Subpart B – Litigation

§ 1983.106 Objections to the findings and the preliminary order and requests for a hearing.

(a) Any party who desires review, including judicial review, of the findings and/or preliminary order, or a respondent alleging that the complaint was frivolous or brought in bad faith who seeks an award of attorney’s fees under CPSIA, must file any objections and/or a request for a hearing on the record within 30 days of receipt of the findings and preliminary order pursuant to § 1983.105. The objections, request for a hearing, and/or request for attorney’s fees must be in writing and state whether the objections are to the findings, the preliminary order, and/or whether there should be an award of attorney’s fees. The date of the postmark, facsimile transmittal, or electronic transmittal is considered the date of filing; if the objection is filed in person, by hand-delivery or other means, the objection is filed upon receipt. Objections must be filed with the Chief Administrative Law Judge, U.S. Department of Labor, in accordance with 29 CFR part 18, and copies of the objections must be served at the same time on the other parties of record, the OSHA official who issued the findings and order, the Assistant Secretary, and the Associate Solicitor, Division of Fair Labor Standards, U.S. Department of Labor.

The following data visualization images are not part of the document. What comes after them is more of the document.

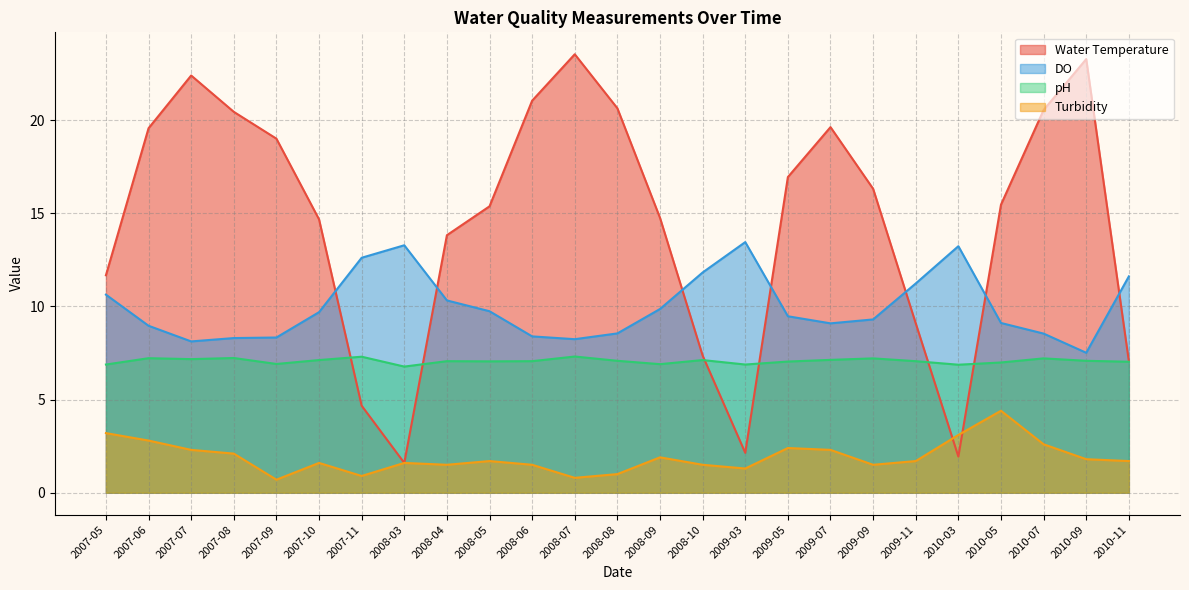

What is the sum of the DO values at 2008-04 and 2008-10?

22.1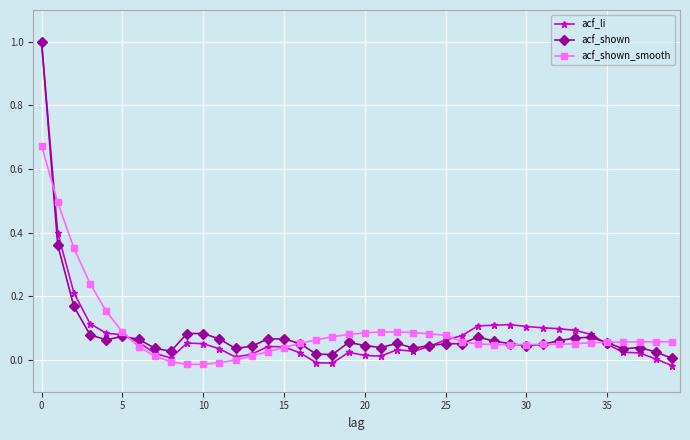

What is the highest value of the acf_shown series?

1.0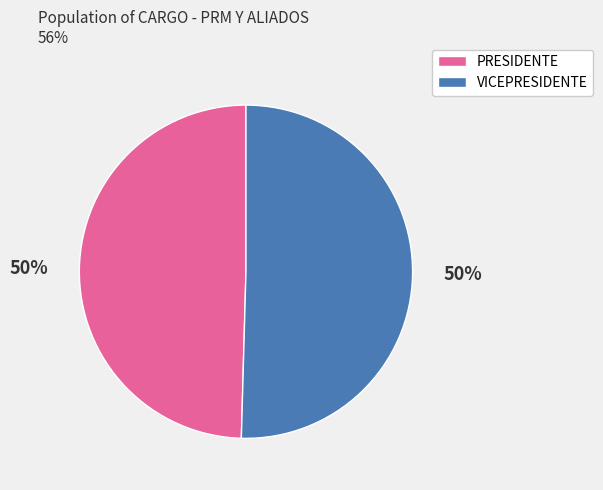

Do VICEPRESIDENTE and PRESIDENTE together represent more than half of the pie?

Yes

(b) If a timely objection is filed, all provisions of the preliminary order will be stayed, except for the portion requiring preliminary reinstatement, which will not be automatically stayed. The portion of the preliminary order requiring reinstatement will be effective immediately upon the respondent’s receipt of the findings and preliminary order, regardless of any objections to the order. The respondent may file a motion with the Office of Administrative Law Judges for a stay of the Assistant Secretary’s preliminary order of reinstatement, which shall be granted only based on exceptional circumstances. If no timely objection is filed with respect to either the findings or the preliminary order, the findings and/or the preliminary order will become the final decision of the Secretary, not subject to judicial review.